What is expected: A single number is the answer here: the count of lines in the data below that include the word "ТОВАРЫ".

#### Dataset content

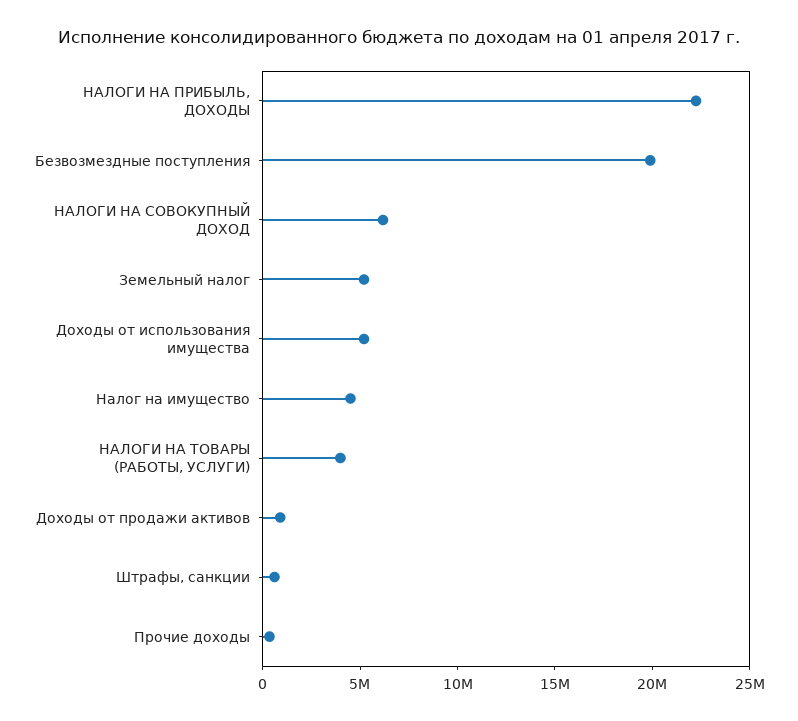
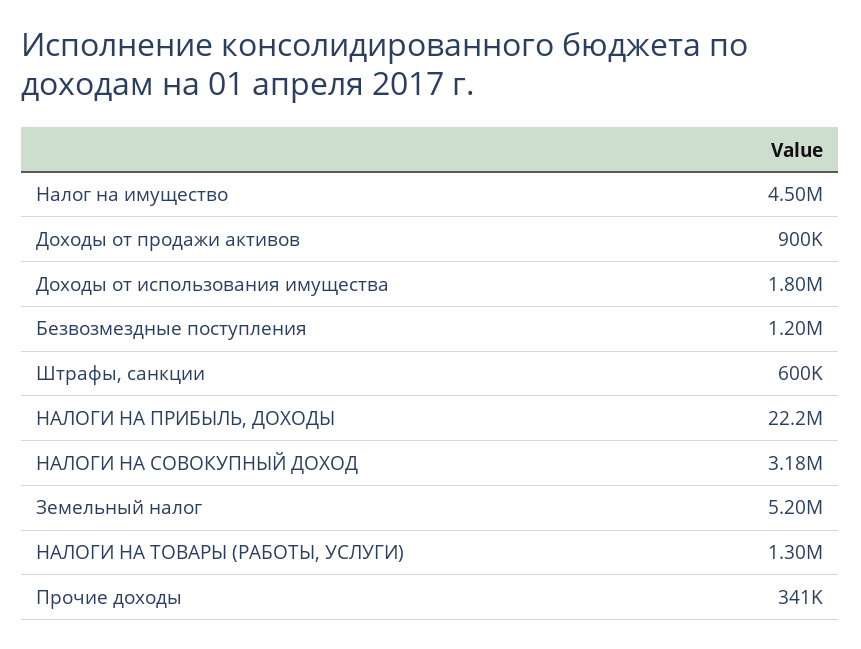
  {
    "НАЛОГИ НА ПРИБЫЛЬ, ДОХОДЫ": 22200000,
-   "Безвозмездные поступления": 20000000,
+   "Безвозмездные поступления": 1200000,
-   "НАЛОГИ НА СОВОКУПНЫЙ ДОХОД": 6000000,
+   "НАЛОГИ НА СОВОКУПНЫЙ ДОХОД": 3180000,
    "Земельный налог": 5200000,
-   "Доходы от использования имущества": 5000000,
+   "Доходы от использования имущества": 1800000,
    "Налог на имущество": 4500000,
-   "НАЛОГИ НА ТОВАРЫ (РАБОТЫ, УСЛУГИ)": 4000000,
+   "НАЛОГИ НА ТОВАРЫ (РАБОТЫ, УСЛУГИ)": 1300000,
    "Доходы от продажи активов": 900000,
    "Штрафы, санкции": 600000,
    "Прочие доходы": 341000
  }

########

Response: 2